SCOTUS Clears Alabama Maps as Primaries Shape 2026 House Outlook

Cover image from crooksandliars.com, which was analyzed for this article
Primaries in Nebraska, West Virginia, and elsewhere set key midterm matchups, with Democrats eyeing flips. SCOTUS allows Alabama's new maps despite gerrymandering claims, aiding GOP. Debates rage on voting rights and GOP voter strategies.
PoliticalOS
Tuesday, May 12, 2026 — Politics
The 2026 House map is being adjusted through a combination of state legislation, court orders, and a Supreme Court remand that narrows the use of race in districting.
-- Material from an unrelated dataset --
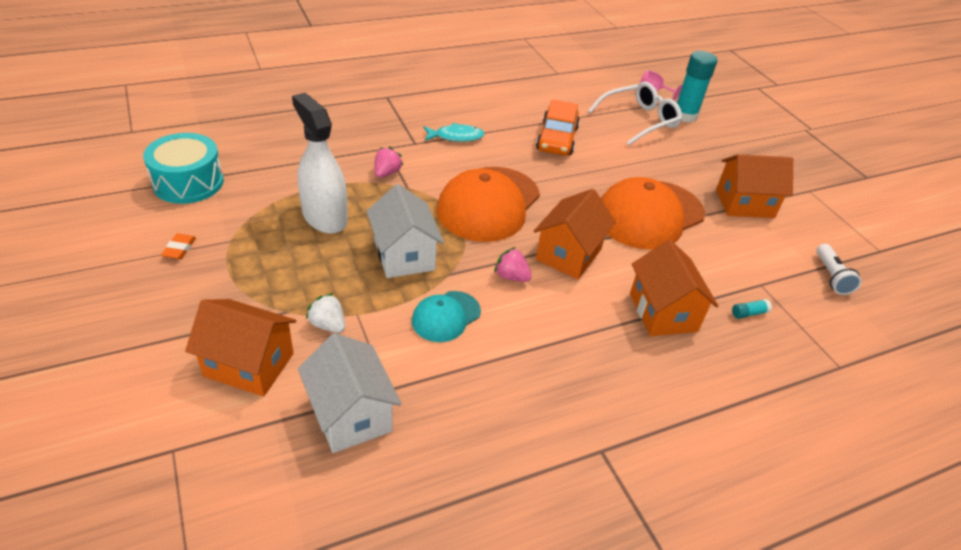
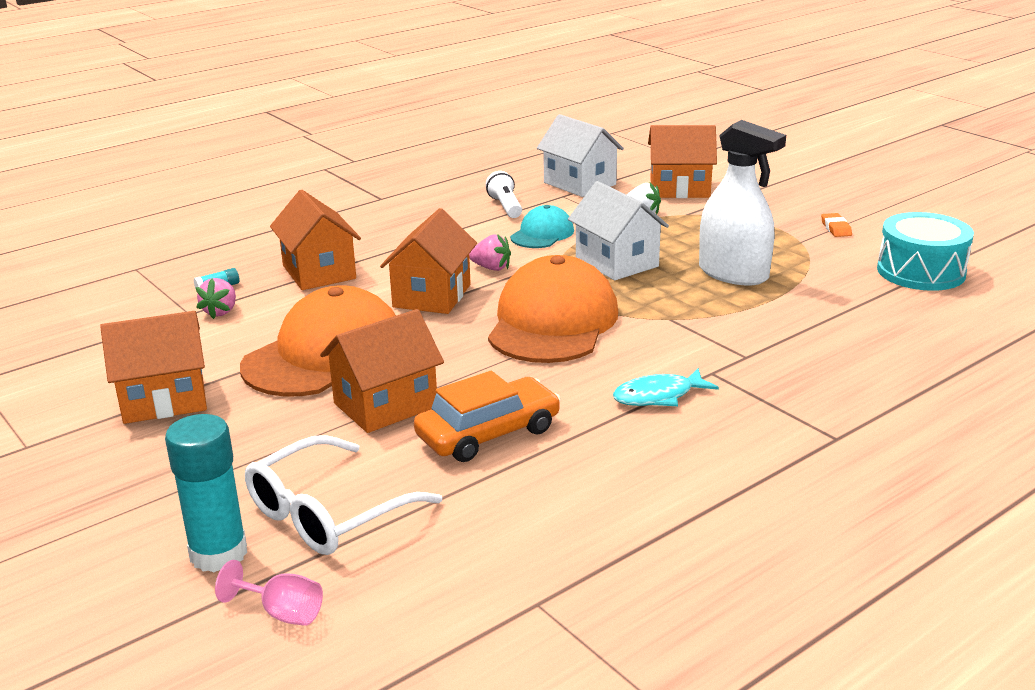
camera: 170 degrees right, 15 degrees down
pink strawberry [375,146,404,178] -> pink strawberry moved to [196,278,236,319]
orange car [536,99,580,156] -> orange car turned 60 degrees clockwise [414,371,561,462]
white flashlight [816,244,862,295] -> white flashlight moved to [485,171,522,218]
none -> orange house [320,309,444,433]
Primaries this week in Nebraska and West Virginia will finalize several candidate matchups, but the durability of those lines and the national political environment will determine whether projected Republican gains materialize.
What outlets missed
Most coverage omitted that the Alabama order is a procedural remand rather than final approval of the 2023 map, leaving lower courts free to reaffirm or modify their earlier findings. Few noted the prior 2022 lawsuit by Black voters that prompted Louisiana's remedial map later struck in Callais. Outlets also underplayed parallel Democratic map adjustments in California and the absence of recent precedent for suspending primaries already underway in multiple states.